# Dakota Barrel Saddles



## Rawhide (Nov 11, 2011)

Seen em go 4 bout $ 650 to close to $ 775 new. Know a cow-chick or two that own/started out with em. Don't know much about that mdl # , but do own a couple Dakota's. IMO good decent saddles /lotsa bang for the buck. 
Posts pic(s) of yours when you get it. Hope it fits/works out for you. Sounds like you got good deal.

Boone


----------



## laurapratt01 (Oct 3, 2012)

I have a Dakota Barrel Saddle 315 model. I got my used on ebay for $325. On Saddle Shop it sells for $800 new. They are excellent quality saddles for the price. I've had people ask me if it's a Billy Cook. I love it! I would definitely buy another Dakota. I've been looking at the Roping models for my next saddle. I hope yours works out for you!


----------



## Echorider (Apr 29, 2013)

I will post pics when I get it. Thanks for your answers


----------



## SouthernTrails (Dec 19, 2008)

.

I have seen dozens of Dakota Barrel Saddles at a Barrel Racing club that were all over 10 years old.

They are not all that fancy, but for the money you cannot beat them.........
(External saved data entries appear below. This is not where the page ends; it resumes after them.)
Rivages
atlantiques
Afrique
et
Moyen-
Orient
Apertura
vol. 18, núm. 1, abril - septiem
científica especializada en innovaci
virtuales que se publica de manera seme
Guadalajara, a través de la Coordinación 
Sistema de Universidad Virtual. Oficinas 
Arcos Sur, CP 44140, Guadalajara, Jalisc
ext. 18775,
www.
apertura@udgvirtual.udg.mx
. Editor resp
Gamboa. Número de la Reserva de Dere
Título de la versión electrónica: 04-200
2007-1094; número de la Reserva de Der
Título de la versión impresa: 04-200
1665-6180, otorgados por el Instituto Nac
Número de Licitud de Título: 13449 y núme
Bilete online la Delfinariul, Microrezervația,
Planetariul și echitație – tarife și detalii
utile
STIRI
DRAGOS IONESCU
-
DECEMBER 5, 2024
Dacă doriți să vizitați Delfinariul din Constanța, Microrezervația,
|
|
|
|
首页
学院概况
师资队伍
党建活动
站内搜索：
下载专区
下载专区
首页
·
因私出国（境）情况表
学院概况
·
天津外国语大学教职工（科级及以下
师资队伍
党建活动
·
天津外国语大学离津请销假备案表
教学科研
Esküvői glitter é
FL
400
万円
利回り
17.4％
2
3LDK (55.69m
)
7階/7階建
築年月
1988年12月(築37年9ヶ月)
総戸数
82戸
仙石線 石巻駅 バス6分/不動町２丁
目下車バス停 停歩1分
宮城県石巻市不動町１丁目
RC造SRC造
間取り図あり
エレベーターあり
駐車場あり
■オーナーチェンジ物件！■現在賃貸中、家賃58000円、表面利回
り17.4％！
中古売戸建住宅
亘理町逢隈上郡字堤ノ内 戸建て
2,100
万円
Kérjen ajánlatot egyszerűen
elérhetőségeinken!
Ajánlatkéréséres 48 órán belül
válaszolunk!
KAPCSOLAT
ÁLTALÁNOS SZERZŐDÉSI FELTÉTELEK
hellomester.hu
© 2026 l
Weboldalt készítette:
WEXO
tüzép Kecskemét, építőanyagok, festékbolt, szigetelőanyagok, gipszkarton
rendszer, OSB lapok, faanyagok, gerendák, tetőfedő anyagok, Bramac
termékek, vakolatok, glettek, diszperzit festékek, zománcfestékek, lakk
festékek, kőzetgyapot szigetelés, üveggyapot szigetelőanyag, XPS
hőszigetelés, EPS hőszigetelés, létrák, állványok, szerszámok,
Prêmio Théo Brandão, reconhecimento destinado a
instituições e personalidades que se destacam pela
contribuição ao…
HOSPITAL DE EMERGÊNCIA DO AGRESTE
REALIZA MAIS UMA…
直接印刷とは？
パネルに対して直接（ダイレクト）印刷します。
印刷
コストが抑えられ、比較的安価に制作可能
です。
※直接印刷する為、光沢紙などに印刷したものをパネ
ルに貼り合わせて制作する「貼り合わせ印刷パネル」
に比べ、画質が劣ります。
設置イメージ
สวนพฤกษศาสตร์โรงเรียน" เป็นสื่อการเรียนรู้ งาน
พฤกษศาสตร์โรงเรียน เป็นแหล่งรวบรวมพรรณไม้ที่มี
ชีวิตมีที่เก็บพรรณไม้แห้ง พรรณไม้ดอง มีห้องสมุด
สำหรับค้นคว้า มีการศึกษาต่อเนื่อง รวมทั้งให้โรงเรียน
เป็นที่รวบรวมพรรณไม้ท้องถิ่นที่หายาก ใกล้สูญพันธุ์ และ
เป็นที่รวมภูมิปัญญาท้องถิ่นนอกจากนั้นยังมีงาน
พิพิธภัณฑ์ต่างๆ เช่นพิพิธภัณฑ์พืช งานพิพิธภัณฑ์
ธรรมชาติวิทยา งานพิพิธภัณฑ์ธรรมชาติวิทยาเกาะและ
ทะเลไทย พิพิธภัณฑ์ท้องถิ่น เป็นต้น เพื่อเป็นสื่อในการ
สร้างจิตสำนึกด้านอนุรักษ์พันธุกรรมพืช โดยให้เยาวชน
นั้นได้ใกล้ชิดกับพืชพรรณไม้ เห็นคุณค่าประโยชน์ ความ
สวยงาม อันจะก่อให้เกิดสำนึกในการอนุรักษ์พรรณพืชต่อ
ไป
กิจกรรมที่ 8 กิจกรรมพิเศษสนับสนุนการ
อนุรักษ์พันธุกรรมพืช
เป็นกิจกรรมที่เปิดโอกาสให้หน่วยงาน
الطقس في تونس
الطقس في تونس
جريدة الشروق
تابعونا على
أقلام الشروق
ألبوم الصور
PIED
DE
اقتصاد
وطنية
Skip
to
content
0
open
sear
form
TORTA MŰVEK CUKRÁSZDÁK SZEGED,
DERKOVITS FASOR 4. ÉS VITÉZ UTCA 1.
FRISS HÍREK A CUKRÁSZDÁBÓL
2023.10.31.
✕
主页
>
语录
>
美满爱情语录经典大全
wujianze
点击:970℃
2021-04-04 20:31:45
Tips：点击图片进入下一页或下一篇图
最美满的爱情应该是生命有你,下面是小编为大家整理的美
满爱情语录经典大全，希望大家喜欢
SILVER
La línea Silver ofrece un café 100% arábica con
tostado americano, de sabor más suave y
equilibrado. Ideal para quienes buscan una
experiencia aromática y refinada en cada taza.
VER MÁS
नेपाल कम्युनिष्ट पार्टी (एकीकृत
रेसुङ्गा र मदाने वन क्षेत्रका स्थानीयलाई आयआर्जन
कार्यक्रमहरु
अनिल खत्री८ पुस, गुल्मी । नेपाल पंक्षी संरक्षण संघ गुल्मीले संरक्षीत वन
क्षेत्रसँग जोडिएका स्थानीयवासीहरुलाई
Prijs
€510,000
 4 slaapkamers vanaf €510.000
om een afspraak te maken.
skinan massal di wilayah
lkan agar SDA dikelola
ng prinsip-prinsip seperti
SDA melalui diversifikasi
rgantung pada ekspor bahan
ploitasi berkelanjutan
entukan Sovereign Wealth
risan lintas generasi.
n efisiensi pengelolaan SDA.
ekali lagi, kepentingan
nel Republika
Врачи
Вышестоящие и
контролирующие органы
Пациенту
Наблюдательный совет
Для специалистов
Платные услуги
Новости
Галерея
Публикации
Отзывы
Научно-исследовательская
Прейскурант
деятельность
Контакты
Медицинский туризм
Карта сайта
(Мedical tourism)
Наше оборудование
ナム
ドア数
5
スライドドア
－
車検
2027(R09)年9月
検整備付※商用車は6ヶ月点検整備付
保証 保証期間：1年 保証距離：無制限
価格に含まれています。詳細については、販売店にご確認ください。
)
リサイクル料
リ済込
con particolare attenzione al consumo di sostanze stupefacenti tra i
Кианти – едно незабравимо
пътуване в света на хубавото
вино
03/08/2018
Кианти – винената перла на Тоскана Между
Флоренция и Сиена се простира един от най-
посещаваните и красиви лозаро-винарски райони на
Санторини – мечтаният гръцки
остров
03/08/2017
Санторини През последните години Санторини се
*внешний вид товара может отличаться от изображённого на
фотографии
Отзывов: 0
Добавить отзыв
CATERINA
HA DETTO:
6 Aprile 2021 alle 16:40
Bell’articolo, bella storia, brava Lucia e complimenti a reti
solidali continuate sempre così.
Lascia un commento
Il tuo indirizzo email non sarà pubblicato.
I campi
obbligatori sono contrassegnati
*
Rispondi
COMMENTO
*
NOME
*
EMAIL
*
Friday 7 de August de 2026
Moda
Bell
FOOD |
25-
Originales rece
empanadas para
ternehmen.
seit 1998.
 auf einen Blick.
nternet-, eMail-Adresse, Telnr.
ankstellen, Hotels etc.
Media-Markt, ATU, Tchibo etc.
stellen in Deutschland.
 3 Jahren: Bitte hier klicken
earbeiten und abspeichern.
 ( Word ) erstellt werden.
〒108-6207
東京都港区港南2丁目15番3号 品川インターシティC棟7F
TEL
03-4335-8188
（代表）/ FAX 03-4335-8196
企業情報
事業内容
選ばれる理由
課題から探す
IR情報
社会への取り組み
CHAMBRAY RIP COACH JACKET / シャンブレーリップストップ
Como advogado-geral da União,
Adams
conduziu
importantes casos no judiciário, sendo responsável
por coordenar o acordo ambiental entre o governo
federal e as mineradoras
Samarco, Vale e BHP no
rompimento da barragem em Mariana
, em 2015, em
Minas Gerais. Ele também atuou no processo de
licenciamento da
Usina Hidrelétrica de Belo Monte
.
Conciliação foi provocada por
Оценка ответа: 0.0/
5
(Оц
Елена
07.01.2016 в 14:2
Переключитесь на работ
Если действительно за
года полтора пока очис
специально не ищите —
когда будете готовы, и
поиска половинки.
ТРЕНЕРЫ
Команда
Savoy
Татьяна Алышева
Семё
They use Steele Brand Trees, North American Leather and are made in the USA.

.


----------



## PaintedMare (Nov 7, 2012)

I have a Dakota roping saddle and love it. If I ever buy another saddle ( which i dont think ill need to) I am gonna stick with the Dakota brand.


----------



## TackJack (Aug 9, 2012)

Echorider said:


> I just purchased a Dakota Barrel saddle #325. I am anxiously awaiting its arrival. Any opinions on this saddle? It is slightly used and I paid 325.00 for it. Any feed back would be appreciated.


Excellent purchase. New they go for around $800. A well used one could go for around $450 - $550.


Good saddles for the price paid.


----------